Gunmen attack police station beyond Nigeria emergency zone
Gunmen stormed a police station and a bank in a town in
Nigeria's northwest, beyond a region covered by a military crackdown on a
Islamist insurgency, a sign the offensive could provoke violence by smaller
militant cells across the north.
It was not clear who carried out the attack.
Several gunmen were killed during a clash with police in the
remote town in Katsina state, army spokesman Ikedichi Iweha told Reuters,
without giving specific figures or police casualties.
Nigerian forces are trying to regain territory controlled by
increasingly well-armed Boko Haram Islamist insurgents in their northeastern
stronghold states of Borno, Yobe and Adamawa, which were put under a state of
emergency by President Goodluck Jonathan on Wednesday.
Security experts believe a crackdown in the northeast could
push insurgent attacks into other regions, or awaken smaller cells that operate
in other parts of the north.
"It's difficult to tell if this is a criminal attack or
part of another Islamist cell," one security source said.
"There have been incidents in the past in Katsina but
it certainly hasn't been an insurgent stronghold."
Another security source said a bank was raided and prisoners
were freed from the police station.
Boko Haram, other Islamist groups like al-Qaeda linked
Ansaru and associated criminal gangs have become the biggest threat to
stability in Africa's second largest economy and top oil producer.

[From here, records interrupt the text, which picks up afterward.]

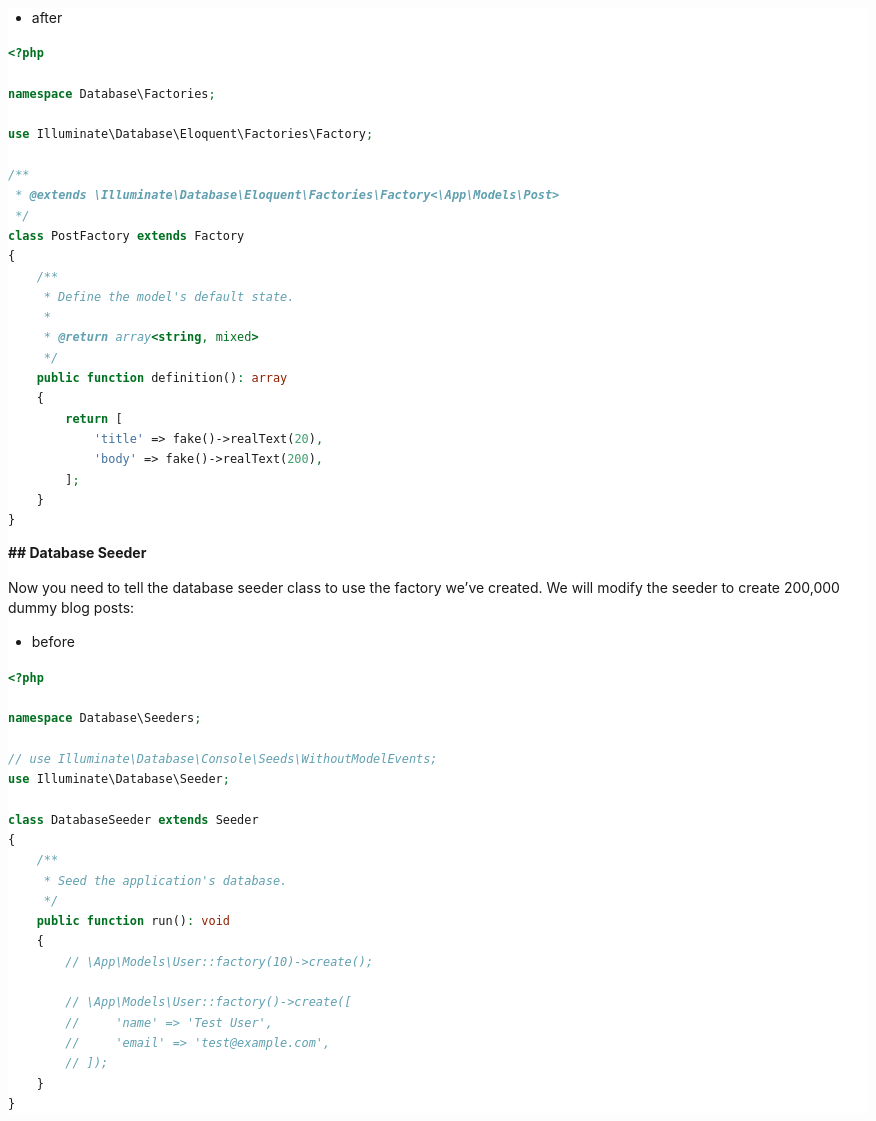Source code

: - after
```php
<?php

namespace Database\Factories;

use Illuminate\Database\Eloquent\Factories\Factory;

/**
 * @extends \Illuminate\Database\Eloquent\Factories\Factory<\App\Models\Post>
 */
class PostFactory extends Factory
{
    /**
     * Define the model's default state.
     *
     * @return array<string, mixed>
     */
    public function definition(): array
    {
        return [
            'title' => fake()->realText(20),
            'body' => fake()->realText(200),
        ];
    }
}
```


**## Database Seeder**

Now you need to tell the database seeder class to use the factory we’ve created. We will modify the seeder to create 200,000 dummy blog posts:

- before
```php
<?php

namespace Database\Seeders;

// use Illuminate\Database\Console\Seeds\WithoutModelEvents;
use Illuminate\Database\Seeder;

class DatabaseSeeder extends Seeder
{
    /**
     * Seed the application's database.
     */
    public function run(): void
    {
        // \App\Models\User::factory(10)->create();

        // \App\Models\User::factory()->create([
        //     'name' => 'Test User',
        //     'email' => 'test@example.com',
        // ]);
    }
}
```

Thousands have been killed since Boko Haram launched an
uprising almost four years ago in an effort to create an Islamic state in a
country of around 170 million split roughly equally between Christians and
Muslims.
Violence has mostly happened far from economic centers such
as the commercial hub Lagos or political capital Abuja and hundreds of miles
away from oilfields in the southeast.
Military jets, helicopter gunships and thousands of troops
are involved in the current offensive, which may answer some critics who accuse
Jonathan, a southern Christian, of underestimating the severity of the crisis
in the Muslim north.
Rights groups are concerned the state of emergency will lead
to more abuses they have document by Nigerian forces.